Polycationic nanoparticles: (1) synthesis of a polylysine-MION conjugate and its application in labeling fibroblasts.

Nanoparticles are increasingly used to label cells to track them by imaging or to quantify them in vivo. However, normal cellular uptake mechanisms are inadequate to load cells with tracking label. We propose a simple method to coat nanoparticles, such as monocrystalline iron oxide nanoparticle (MION), with the transfection agent polylysine in order to facilitate rapid, uniform, and heavy labeling of fibroblasts. The method is based on commercially available reagents, requires no more than 1 h of laboratory contact time, and can be accomplished safely without a chemical hood. A suspension of MION was treated by addition of solid sodium periodate to oxidize glucose residues of dextran and introduced aldehyde groups to the dextran coat surrounding MION's crystalline magnetite core.
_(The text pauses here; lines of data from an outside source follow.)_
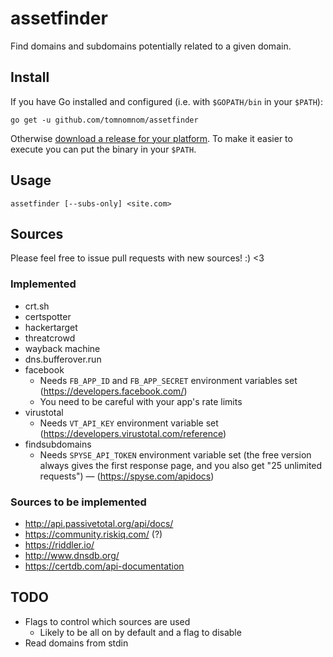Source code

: # assetfinder

Find domains and subdomains potentially related to a given domain.


## Install

If you have Go installed and configured (i.e. with `$GOPATH/bin` in your `$PATH`):

```
go get -u github.com/tomnomnom/assetfinder
```

Otherwise [download a release for your platform](https://github.com/tomnomnom/assetfinder/releases).
To make it easier to execute you can put the binary in your `$PATH`.

## Usage

```
assetfinder [--subs-only] <site.com>
```

## Sources

Please feel free to issue pull requests with new sources! :) <3

### Implemented
* crt.sh
* certspotter
* hackertarget
* threatcrowd
* wayback machine
* dns.bufferover.run
* facebook
    * Needs `FB_APP_ID` and `FB_APP_SECRET` environment variables set (https://developers.facebook.com/)
    * You need to be careful with your app's rate limits
* virustotal
    * Needs `VT_API_KEY` environment variable set (https://developers.virustotal.com/reference)
* findsubdomains
    * Needs `SPYSE_API_TOKEN` environment variable set (the free version always gives the first response page, and you also get "25 unlimited requests") — (https://spyse.com/apidocs)

### Sources to be implemented
* http://api.passivetotal.org/api/docs/
* https://community.riskiq.com/ (?)
* https://riddler.io/
* http://www.dnsdb.org/
* https://certdb.com/api-documentation

## TODO
* Flags to control which sources are used
    * Likely to be all on by default and a flag to disable
* Read domains from stdin
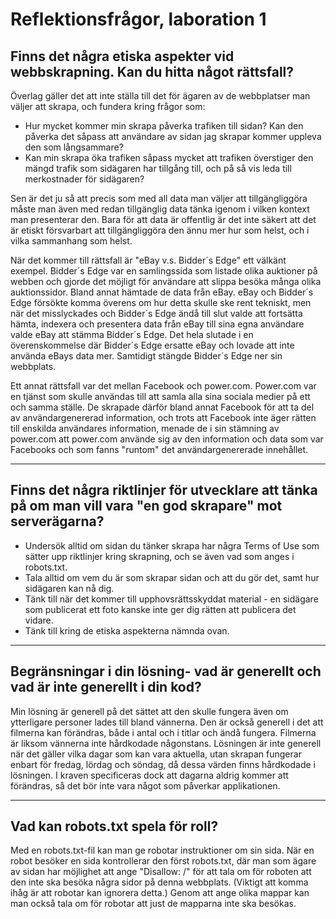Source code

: # Reflektionsfrågor, laboration 1

## Finns det några etiska aspekter vid webbskrapning. Kan du hitta något rättsfall?
Överlag gäller det att inte ställa till det för ägaren av de webbplatser man väljer att skrapa, och fundera kring frågor som:
* Hur mycket kommer min skrapa påverka trafiken till sidan? Kan den påverka det såpass att användare av sidan jag skrapar
kommer uppleva den som långsammare?
* Kan min skrapa öka trafiken såpass mycket att trafiken överstiger den mängd trafik som sidägaren har tillgång till, och
 på så vis leda till merkostnader för sidägaren?

Sen är det ju så att precis som med all data man väljer att tillgängliggöra måste man även med redan tillgänglig data tänka igenom i
vilken kontext man presenterar den. Bara för att data är offentlig är det inte säkert att det är etiskt försvarbart
att tillgängliggöra den ännu mer hur som helst, och i vilka sammanhang som helst.

När det kommer till rättsfall är "eBay v.s. Bidder´s Edge" ett välkänt exempel. Bidder´s Edge var en samlingssida som listade
olika auktioner på webben och gjorde det möjligt för användare att slippa besöka många olika auktionssidor. Bland annat hämtade de
data från eBay. eBay och Bidder´s Edge försökte komma överens om hur detta skulle ske rent tekniskt, men när det misslyckades
och Bidder´s Edge ändå till slut valde att fortsätta hämta, indexera och presentera data från eBay till sina egna användare
valde eBay att stämma Bidder´s Edge. Det hela slutade i en överenskommelse där Bidder´s Edge ersatte eBay och lovade att inte
använda eBays data mer. Samtidigt stängde Bidder´s Edge ner sin webbplats.

Ett annat rättsfall var det mellan Facebook och power.com. Power.com var en tjänst som skulle användas till att samla alla sina
sociala medier på ett och samma ställe. De skrapade därför bland annat Facebook för att ta del av användargenererad information,
och trots att Facebook inte äger rätten till enskilda användares information, menade de i sin stämning av power.com att power.com
använde sig av den information och data som var Facebooks och som fanns "runtom" det användargenererade innehållet.

---

## Finns det några riktlinjer för utvecklare att tänka på om man vill vara "en god skrapare" mot serverägarna?
* Undersök alltid om sidan du tänker skrapa har några Terms of Use som sätter upp riktlinjer kring skrapning, och se även
vad som anges i robots.txt.
* Tala alltid om vem du är som skrapar sidan och att du gör det, samt hur sidägaren kan nå dig.
* Tänk till när det kommer till upphovsrättsskyddat material - en sidägare som publicerat ett foto kanske inte ger dig rätten
att publicera det vidare.
* Tänk till kring de etiska aspekterna nämnda ovan.

---

## Begränsningar i din lösning- vad är generellt och vad är inte generellt i din kod?
Min lösning är generell på det sättet att den skulle fungera även om ytterligare personer lades till bland vännerna.
Den är också generell i det att filmerna kan förändras, både i antal och i titlar och ändå fungera. Filmerna är liksom
vännerna inte hårdkodade någonstans.
Lösningen är inte generell när det gäller vilka dagar som kan vara aktuella, utan skrapan fungerar enbart för fredag,
lördag och söndag, då dessa värden finns hårdkodade i lösningen. I kraven specificeras dock att dagarna aldrig kommer
att förändras, så det bör inte vara något som påverkar applikationen.

---

## Vad kan robots.txt spela för roll?
Med en robots.txt-fil kan man ge robotar instruktioner om sin sida. När en robot besöker en sida kontrollerar den
först robots.txt, där man som ägare av sidan har möjlighet att ange "Disallow: /" för att tala om för roboten
att den inte ska besöka några sidor på denna webbplats. (Viktigt att komma ihåg är att robotar kan ignorera detta.) 
Genom att ange olika mappar kan man också tala om för robotar att just de mapparna inte ska besökas.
After a 30-min incubation to effect oxidation, unreacted periodate was quenched with glycerol. The preparation was dialyzed to remove reactants and diluted to a final concentration of 2 mg Fe/ml. Poly-L-lysine was added to the oxidized MION (MION-A) to form reversible covalent Schiff base linkages. The resulting conjugate, a polylysine iron oxide nano-particle is abbreviated PLION. NIH3T3 fibroblasts labeled with either MION, MION-A, or MION plus polylysine showed minimal uptake of iron while cells labeled with PLION acquired a brown hue demonstrating strong labeling with iron. Microscopic assessment of iron labeling was confirmed using Prussian blue staining. In some cells, the concentration of iron was sufficiently high and localized to suggest association with cytoplasmic vacuoles. The nucleus of the cell was not labeled. Cell labeling increased when the ratio of polylysine to MION increased and with increasing amount of PLION.